Here we are, in the Marco Rubio Moment.
The Republican establishment is thrilled: a moderate-sounding Gen X senator from a swing state! And one so good at spin he managed to give a victory speech in Iowa after he came in third. No wonder all the other candidates are jealous.
“This isn’t a student council election, everybody. This is an election for president of the United States. Let’s get the boy in the bubble out of the bubble,” snarked Chris Christie. He was referring to Rubio’s tendency to be rather scripted in his appearances — one New Hampshire reporter compared him to “a computer algorithm designed to cover talking points.”
Christie, pressing further — and when does Chris Christie not? — has also been saying that the speech Rubio sticks to is the same one he’s been giving since 2010. It’s true that there’s always the part about his parents, the striving Cuban immigrants. And you do get the feeling you’re supposed to vote for him because his dad and mom believed in the American dream.
As a young man, Rubio himself was not particularly hard-working. In fact, in his memoir he admits he could be “insufferably demanding.” But he did sympathize with his parents’ struggles, and when his father, a bartender, went on strike in 1984, young Marco became “a committed union activist.”

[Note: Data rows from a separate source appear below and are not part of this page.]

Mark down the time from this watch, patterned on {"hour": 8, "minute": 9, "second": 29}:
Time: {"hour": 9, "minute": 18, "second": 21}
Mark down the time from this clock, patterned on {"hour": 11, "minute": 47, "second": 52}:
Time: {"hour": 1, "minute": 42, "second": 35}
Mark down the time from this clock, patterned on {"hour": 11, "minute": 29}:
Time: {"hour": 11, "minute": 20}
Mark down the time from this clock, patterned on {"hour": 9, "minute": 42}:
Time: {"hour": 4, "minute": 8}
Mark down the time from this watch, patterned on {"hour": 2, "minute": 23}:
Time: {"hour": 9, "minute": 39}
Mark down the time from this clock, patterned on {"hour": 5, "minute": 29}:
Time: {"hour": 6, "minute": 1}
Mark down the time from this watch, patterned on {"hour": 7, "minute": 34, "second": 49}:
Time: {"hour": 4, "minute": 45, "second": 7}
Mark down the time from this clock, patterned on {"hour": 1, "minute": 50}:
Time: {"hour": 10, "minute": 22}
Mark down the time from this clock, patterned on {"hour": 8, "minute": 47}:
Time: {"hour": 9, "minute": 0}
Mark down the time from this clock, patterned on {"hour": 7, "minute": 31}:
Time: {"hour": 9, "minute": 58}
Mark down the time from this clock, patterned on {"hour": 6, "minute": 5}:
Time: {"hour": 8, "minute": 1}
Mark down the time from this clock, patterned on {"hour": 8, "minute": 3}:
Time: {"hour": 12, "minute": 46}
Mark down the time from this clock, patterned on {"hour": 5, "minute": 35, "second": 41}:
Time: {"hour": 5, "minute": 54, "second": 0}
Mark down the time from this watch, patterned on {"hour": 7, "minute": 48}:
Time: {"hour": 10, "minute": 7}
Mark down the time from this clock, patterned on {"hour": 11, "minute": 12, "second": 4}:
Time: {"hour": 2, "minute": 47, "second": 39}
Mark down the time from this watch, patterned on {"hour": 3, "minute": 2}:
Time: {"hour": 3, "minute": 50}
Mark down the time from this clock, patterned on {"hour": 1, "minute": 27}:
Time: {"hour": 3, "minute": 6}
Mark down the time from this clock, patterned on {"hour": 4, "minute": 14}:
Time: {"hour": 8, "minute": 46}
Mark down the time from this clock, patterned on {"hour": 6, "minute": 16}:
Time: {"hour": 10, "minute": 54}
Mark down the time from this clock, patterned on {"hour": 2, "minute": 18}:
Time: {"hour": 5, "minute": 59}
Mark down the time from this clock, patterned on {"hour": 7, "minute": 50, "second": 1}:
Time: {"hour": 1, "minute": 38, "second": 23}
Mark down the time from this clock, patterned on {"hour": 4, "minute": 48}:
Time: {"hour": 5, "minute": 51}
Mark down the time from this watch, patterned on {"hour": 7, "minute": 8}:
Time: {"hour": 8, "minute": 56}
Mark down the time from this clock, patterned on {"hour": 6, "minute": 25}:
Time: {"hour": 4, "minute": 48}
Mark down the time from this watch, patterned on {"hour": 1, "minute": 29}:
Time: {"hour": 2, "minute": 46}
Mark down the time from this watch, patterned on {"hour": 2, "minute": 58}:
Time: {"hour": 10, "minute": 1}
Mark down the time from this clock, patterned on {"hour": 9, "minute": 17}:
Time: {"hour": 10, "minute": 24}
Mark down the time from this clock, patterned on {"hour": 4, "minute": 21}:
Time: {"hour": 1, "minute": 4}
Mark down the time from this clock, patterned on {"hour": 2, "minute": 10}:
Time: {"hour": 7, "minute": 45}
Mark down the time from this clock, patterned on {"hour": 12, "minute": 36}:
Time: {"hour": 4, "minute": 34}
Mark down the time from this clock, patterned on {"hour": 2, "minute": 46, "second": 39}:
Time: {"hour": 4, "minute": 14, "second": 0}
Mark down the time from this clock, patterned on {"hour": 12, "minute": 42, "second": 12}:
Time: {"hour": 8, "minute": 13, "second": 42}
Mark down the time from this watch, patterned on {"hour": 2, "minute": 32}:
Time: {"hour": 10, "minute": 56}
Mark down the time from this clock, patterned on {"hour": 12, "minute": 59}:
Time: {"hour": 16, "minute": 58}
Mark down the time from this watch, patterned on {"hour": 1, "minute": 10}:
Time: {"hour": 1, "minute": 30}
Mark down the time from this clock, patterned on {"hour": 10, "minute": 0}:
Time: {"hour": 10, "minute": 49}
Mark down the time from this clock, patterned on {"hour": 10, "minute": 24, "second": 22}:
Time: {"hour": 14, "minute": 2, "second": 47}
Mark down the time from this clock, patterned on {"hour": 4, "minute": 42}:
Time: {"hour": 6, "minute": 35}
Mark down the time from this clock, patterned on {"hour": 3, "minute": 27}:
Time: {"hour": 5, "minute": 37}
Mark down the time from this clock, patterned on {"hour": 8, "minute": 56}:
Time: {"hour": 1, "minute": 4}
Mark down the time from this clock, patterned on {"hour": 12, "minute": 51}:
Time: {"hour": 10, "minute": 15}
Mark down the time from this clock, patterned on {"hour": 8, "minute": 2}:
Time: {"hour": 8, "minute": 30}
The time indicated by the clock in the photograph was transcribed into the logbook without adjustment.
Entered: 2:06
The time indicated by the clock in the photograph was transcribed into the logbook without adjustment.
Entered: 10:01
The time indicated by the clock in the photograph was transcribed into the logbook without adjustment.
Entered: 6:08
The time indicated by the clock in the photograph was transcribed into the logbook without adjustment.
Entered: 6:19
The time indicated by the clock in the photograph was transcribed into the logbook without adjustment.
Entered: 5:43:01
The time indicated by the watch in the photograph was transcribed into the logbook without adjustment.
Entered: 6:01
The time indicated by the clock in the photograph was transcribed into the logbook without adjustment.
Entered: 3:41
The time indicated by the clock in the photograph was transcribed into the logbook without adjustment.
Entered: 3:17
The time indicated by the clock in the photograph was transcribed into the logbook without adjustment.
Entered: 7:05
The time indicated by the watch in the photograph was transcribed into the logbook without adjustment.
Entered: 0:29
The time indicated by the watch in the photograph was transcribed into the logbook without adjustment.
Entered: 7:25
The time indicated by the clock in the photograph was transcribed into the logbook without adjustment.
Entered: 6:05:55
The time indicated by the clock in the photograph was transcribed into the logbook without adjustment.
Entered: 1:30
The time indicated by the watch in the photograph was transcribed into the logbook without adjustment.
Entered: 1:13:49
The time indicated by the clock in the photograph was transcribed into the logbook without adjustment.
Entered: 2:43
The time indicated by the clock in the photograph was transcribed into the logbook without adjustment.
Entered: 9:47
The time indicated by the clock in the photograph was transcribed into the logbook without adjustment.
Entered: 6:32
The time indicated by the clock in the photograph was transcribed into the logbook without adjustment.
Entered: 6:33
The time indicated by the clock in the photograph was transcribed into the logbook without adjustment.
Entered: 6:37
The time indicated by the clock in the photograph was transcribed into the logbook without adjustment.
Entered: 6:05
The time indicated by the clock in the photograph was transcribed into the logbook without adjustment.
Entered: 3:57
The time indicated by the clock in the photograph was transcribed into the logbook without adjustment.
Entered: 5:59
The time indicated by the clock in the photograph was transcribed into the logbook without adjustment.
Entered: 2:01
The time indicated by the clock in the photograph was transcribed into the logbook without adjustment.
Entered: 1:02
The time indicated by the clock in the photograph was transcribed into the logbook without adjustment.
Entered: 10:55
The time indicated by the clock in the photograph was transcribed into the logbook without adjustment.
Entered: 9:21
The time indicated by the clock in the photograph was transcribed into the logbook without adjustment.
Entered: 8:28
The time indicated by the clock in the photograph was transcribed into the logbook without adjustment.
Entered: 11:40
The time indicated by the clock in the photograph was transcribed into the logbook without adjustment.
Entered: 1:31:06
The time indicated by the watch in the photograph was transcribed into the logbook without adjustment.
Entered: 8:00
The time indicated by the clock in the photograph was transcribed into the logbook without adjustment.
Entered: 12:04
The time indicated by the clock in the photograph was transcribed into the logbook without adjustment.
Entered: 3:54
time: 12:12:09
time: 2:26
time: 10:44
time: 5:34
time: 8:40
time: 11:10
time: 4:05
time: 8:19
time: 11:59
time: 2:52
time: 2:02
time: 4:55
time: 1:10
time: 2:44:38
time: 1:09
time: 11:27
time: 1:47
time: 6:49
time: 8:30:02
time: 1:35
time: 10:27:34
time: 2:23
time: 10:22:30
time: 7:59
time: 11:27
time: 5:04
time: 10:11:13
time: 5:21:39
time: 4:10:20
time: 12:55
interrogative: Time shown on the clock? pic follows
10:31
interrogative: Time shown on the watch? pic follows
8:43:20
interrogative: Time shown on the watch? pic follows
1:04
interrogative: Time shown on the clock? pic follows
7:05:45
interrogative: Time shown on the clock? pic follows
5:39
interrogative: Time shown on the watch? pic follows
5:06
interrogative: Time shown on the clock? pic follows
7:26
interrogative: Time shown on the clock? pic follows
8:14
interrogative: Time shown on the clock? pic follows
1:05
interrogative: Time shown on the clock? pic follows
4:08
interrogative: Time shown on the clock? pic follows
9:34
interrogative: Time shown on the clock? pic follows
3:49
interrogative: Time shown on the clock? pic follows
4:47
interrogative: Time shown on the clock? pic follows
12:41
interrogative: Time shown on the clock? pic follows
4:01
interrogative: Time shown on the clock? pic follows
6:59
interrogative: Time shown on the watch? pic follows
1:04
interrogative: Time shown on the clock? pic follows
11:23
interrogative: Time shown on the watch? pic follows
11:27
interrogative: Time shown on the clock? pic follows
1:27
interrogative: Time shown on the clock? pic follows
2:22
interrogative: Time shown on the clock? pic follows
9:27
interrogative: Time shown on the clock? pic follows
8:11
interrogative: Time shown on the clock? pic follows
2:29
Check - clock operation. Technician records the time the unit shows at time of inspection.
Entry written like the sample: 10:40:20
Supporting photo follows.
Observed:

And then — American dream! — the bartender’s son became a senator, who opposes raising the minimum wage and wants to eliminate “rules that empower unions.” You know, you grow.
Rubio was a slow starter, education-wise, but he eventually graduated from law school, saddled with a load of student debt. This is, as he always points out, a familiar American story. The next part, where he instantly runs for office and acquires a billionaire benefactor who helps him out by underwriting low-stress jobs for Rubio and his wife, is slightly less average.
The $800,000 advance he got for his memoir — the one that fails to explain his trajectory on the union issue — is also not exactly typical. But he’s been a terrible money manager, which he explains by saying that “I didn’t inherit any money.”
On the issues, Rubio says he has a new generation’s answers to the nation’s economic problems. The answers are mainly about reducing business taxes and regulations, but he says it in a much more youthful way.
He’s anti-choice, even for victims of rape and incest. Lately he’s taken to pointing to instances when he supported legislation that did include an exception. This is true. As long as a bill makes it harder for women to have access to abortion rights, he’s there.
And then there’s the great Immigration Switcheroo. Follow the timeline:
2010 — Running for the U.S. Senate, Rubio is against giving people who are in the country without documentation any path to citizenship. That’s “amnesty,” and it’s just wrong, like failing to enforce the speed limit.
2013 — Marco is a senator, and he’s totally changed his mind about that path-to-citizenship matter. Why do you think that happened? Uncharitable observers thought he wanted to cozy up to big Republican donors who like the idea. But maybe he was just … growing.
He becomes one of the famous bipartisan Gang of Eight pushing for immigration reform. Rubio is a valuable partner for the Gang, and he makes them pay with repeated concessions, including a very strong provision for additional border security. Finally, the path-to-citizenship bill passes the Senate 68-32. “We are a compassionate people,” he says on the Senate floor.
2013 — Fast-forward a few weeks. The tea party is enraged, the House is unenthusiastic and Rubio is backtracking wildly. “Look,” he tells Fox News, “it’s not the most important issue facing America. Obamacare is more important, for example.”
2015 — Marco Rubio is a candidate for president. He hates “amnesty.” And he says you can’t have immigration reform until you have additional border security.
In the competition with the other super-conservative Cuban-American contender, Ted Cruz, Rubio is regarded as more likable. This is not a heavy lift. He is also competing with Cruz for the affection of Christian conservatives, and while Rubio has always mentioned God in his political speeches, lately he’s been ramping things up. One of his ads in Iowa was about “the free gift of salvation offered to us by Jesus Christ.”
Rubio himself goes to two churches. Sometimes the family attends a Baptist-affiliated service on Saturday night and a Catholic Mass on Sunday.
Quick question: How would you feel about a presidential candidate who’s both Protestant and Catholic?
A) That’s great. Maybe it’s a sign he’s open-minded. B) That’s OK, unless it’s just another way to fudge his positions. C) I am strongly against bringing a person’s religion into the political arena. Which is why I wish Marco Rubio would stop telling us about his.